On Season 1 of the Black Lives Matter show, host Tony Farmer interviewed Suzie when she was studying for her Ph.D. in educational studies at CGU. In addition to having been a classroom teacher for much of her career, she spent more than a decade as a professional singer, songwriter, and music producer in Sweden. Born in Ann Arbor, Michigan, and raised in Southern California, Suzie admits her claim to fame is the years she spent as a rock star in Europe. Listen to the podcast now and watch it on BlackLivesMatterTV.
Scroll down for her essay, From Emancipation to COVID-19 — We’ve Come This Far by Faith: The Evolution of Black Education.
And be sure to listen to Suzie’s popular song, Black Magic Soliloquy.
Here’s the other power of education! Rock on, Suzie!
From Emancipation to COVID-19 — We’ve Come This Far by Faith: The Evolution of Black Education
An Essay by Suzette M. Love – MPA; M. Ed
The Civil Rights Movement leaders of the 1950s and 1960s were moved to create a world where their children could take advantage of the economic opportunities so endemic to the American dream. With the precedent established by the Brown Vs. Board decision barring segregation in public schools in 1954, and the passage of the Civil Rights Act of 1964, which prohibited discrimination in public accommodations, most Black people believed that they were well on their way toward achieving the Movement’s aspirations.
Martin Luther King Jr. and others’ egalitarian ambitions were firmly rooted in a prescient desire to ensure equal access for Black children to America’s education system.
When Emancipation occurred in 1865, nearly 4 million illiterate men, women, and children had to be nurtured, cared for, and educated.
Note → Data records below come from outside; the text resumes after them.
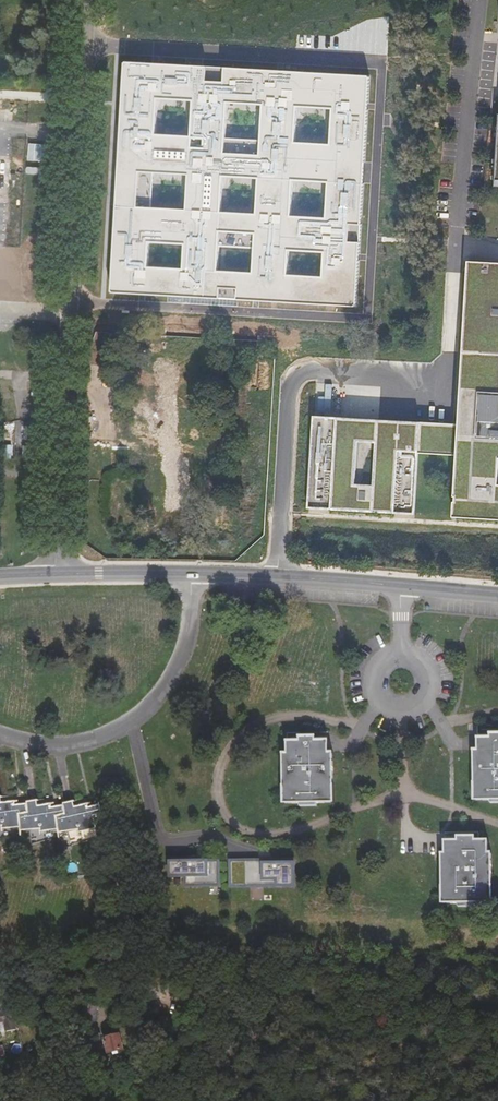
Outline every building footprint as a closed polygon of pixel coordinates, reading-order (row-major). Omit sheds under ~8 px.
[(113,292),(357,307),(370,77),(126,63),(113,292)] [(26,148),(26,164),(50,165),(51,148),(26,148)] [(25,168),(25,203),(57,203),(57,186),(50,186),(50,168),(25,168)] [(470,266),(460,427),(314,418),(309,512),(417,518),(419,456),(459,458),(456,502),(459,503),(459,508),(456,507),(455,522),(497,524),(497,268),(470,266)] [(126,326),(126,312),(113,311),(113,325),(126,326)] [(469,797),(497,797),(497,730),(484,730),(485,735),(471,735),(471,747),(467,748),(469,797)] [(277,752),(278,801),(327,800),(327,751),(324,751),(323,738),(310,738),(310,734),(294,734),(294,738),(282,739),(282,752),(277,752)] [(20,814),(21,814),(19,803),(2,806),(2,803),(0,804),(0,826),(6,825),(6,829),(22,826),(20,814)] [(60,826),(58,814),(59,814),(57,803),(40,806),(40,803),(31,805),(33,812),(21,814),(20,814),(22,826),(23,829),(44,825),(45,829),(60,826)] [(95,803),(79,806),(78,804),(70,805),(71,812),(59,814),(58,814),(60,826),(61,829),(82,825),(83,829),(99,826),(96,814),(98,814),(95,803)] [(437,853),(437,901),(488,900),(488,851),(485,851),(484,838),(471,838),(471,834),(451,835),(452,838),(440,839),(440,853),(437,853)] [(198,857),(173,857),(174,875),(188,875),(188,885),(223,884),(222,859),(198,860),(198,857)] [(297,859),(234,859),(234,886),(297,885),(297,859)] [(0,1014),(0,1024),(5,1024),(7,1033),(16,1032),(14,1012),(0,1014)] [(133,1024),(137,1040),(150,1038),(147,1021),(133,1024)] [(108,1053),(125,1051),(123,1034),(106,1036),(108,1053)] [(90,1036),(93,1050),(101,1048),(98,1035),(90,1036)] [(55,1050),(71,1056),(75,1043),(59,1038),(55,1050)] [(106,1048),(93,1051),(97,1068),(110,1064),(106,1048)]
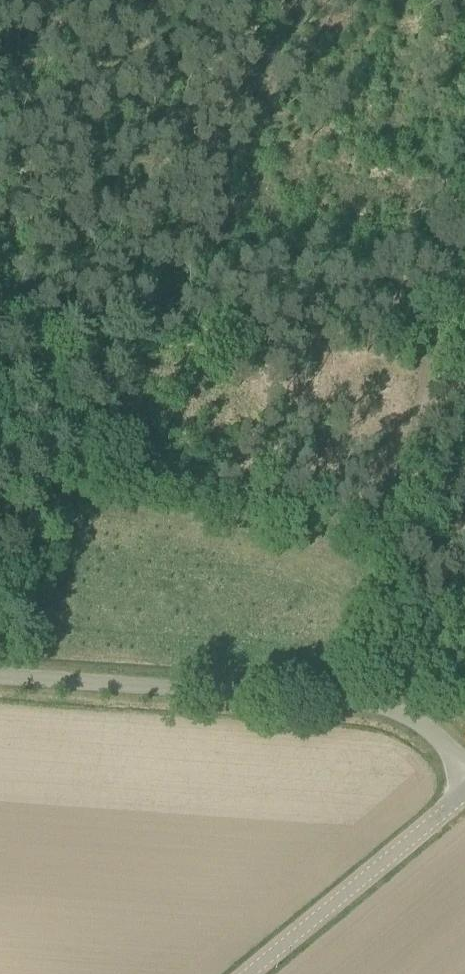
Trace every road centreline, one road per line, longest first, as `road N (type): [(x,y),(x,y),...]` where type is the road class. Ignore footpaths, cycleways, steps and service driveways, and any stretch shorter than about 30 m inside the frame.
road 1 (unclassified): [(0,676),(383,707),(416,723),(464,769)]
road 2 (track): [(428,345),(0,324)]
road 3 (track): [(343,701),(428,345)]
road 4 (tertiary): [(464,796),(250,973)]
road 5 (track): [(428,345),(464,162)]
Among Blacks, the task was taken on through a more collective approach. Well educated Black men and women answered the call and courageously migrated from the North to the South to uplift their people1.
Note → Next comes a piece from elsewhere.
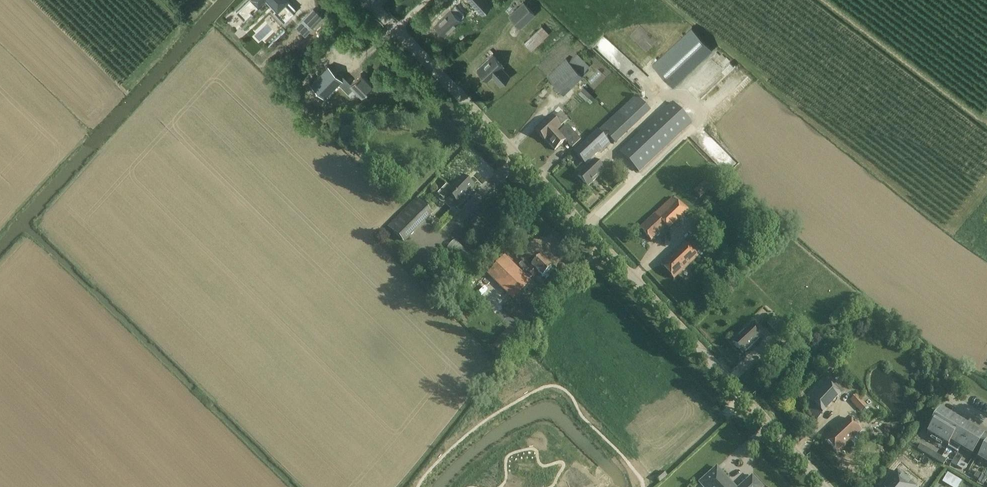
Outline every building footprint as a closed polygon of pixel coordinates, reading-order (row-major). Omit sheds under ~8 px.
[(277,7),(275,9),(274,11),(284,21),(293,12),(283,1),(285,0),(270,0),(277,7)] [(487,0),(468,0),(482,15),(492,6),(487,0)] [(524,1),(508,15),(520,28),(536,14),(524,1)] [(243,4),(236,11),(244,19),(251,12),(243,4)] [(460,20),(451,10),(436,25),(445,34),(460,20)] [(312,26),(305,19),(298,26),(305,33),(312,26)] [(524,42),(532,50),(550,33),(542,25),(524,42)] [(712,49),(692,28),(653,64),(673,86),(712,49)] [(590,65),(577,53),(569,61),(566,58),(547,77),(564,94),(583,75),(581,74),(590,65)] [(494,78),(501,84),(510,76),(501,67),(503,66),(493,55),(477,69),(488,80),(494,75),(496,77),(494,78)] [(338,71),(337,72),(329,65),(315,79),(331,96),(343,84),(346,87),(350,91),(354,87),(362,95),(373,85),(361,73),(351,84),(350,83),(347,79),(338,71)] [(592,83),(601,74),(597,70),(588,79),(592,83)] [(579,92),(586,99),(591,93),(584,86),(579,92)] [(651,112),(636,96),(598,131),(597,131),(574,153),(586,165),(600,152),(601,153),(610,145),(609,143),(611,141),(615,146),(651,112)] [(692,123),(673,103),(620,153),(639,173),(692,123)] [(536,132),(545,142),(556,132),(560,127),(561,127),(569,120),(561,111),(553,119),(552,118),(536,132)] [(377,128),(372,123),(356,139),(361,144),(377,128)] [(556,132),(545,142),(546,142),(555,151),(566,141),(573,148),(581,140),(567,125),(559,133),(557,131),(561,128),(561,127),(560,127),(556,132)] [(629,134),(616,146),(620,151),(633,139),(629,134)] [(366,151),(358,143),(352,148),(360,157),(366,151)] [(604,171),(595,161),(578,177),(587,187),(604,171)] [(475,187),(464,176),(451,189),(447,185),(438,194),(443,200),(450,193),(454,196),(452,198),(458,205),(475,187)] [(714,187),(707,179),(702,183),(693,191),(701,199),(714,187)] [(433,214),(417,197),(388,226),(404,243),(433,214)] [(689,212),(672,198),(640,229),(651,241),(665,228),(669,231),(689,212)] [(740,220),(748,229),(753,225),(745,216),(740,220)] [(470,268),(478,260),(455,239),(448,247),(470,268)] [(702,250),(693,240),(687,246),(686,244),(662,266),(674,280),(698,258),(696,256),(702,250)] [(488,275),(514,299),(530,281),(504,257),(488,275)] [(531,267),(527,272),(534,278),(538,273),(543,277),(552,268),(540,257),(531,267)] [(778,322),(774,317),(767,324),(780,336),(787,330),(779,322),(778,322)] [(760,338),(750,327),(733,343),(742,354),(760,338)] [(781,346),(787,353),(792,349),(786,342),(781,346)] [(752,365),(766,350),(759,344),(746,359),(752,365)] [(843,391),(829,376),(825,380),(823,378),(805,397),(812,403),(807,409),(817,419),(822,414),(823,415),(841,395),(840,395),(843,391)] [(850,401),(861,412),(867,406),(857,395),(850,401)] [(940,411),(927,433),(948,446),(950,443),(971,455),(982,436),(940,411)] [(825,441),(837,453),(850,441),(854,445),(864,435),(861,431),(848,418),(825,441)] [(909,445),(901,454),(931,477),(938,467),(909,445)] [(917,449),(927,455),(930,450),(920,445),(917,449)] [(927,455),(939,462),(941,457),(930,450),(927,455)] [(962,470),(966,469),(967,467),(954,459),(951,464),(957,467),(962,470)] [(717,468),(700,483),(703,486),(735,486),(717,468)] [(668,476),(663,471),(655,478),(660,484),(668,476)] [(911,482),(909,484),(902,477),(903,476),(897,471),(884,486),(916,486),(911,482)] [(948,473),(942,482),(950,486),(959,486),(962,482),(948,473)] [(752,476),(741,486),(762,486),(752,476)]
They understood that educating the nation’s population of newly freed slaves would take more than just teaching them to read and write. For more than 150 years, Black children have been participants in the American educational system. However, the shocking disparities of their socio-economic standing in comparison to White children could leave one speechless. Today, those disparities encapsulated in a history of persistent institutional inequities have become even more apparent with the intensive impact of the COVID-19 Pandemic and its disproportionate effect on the Black community.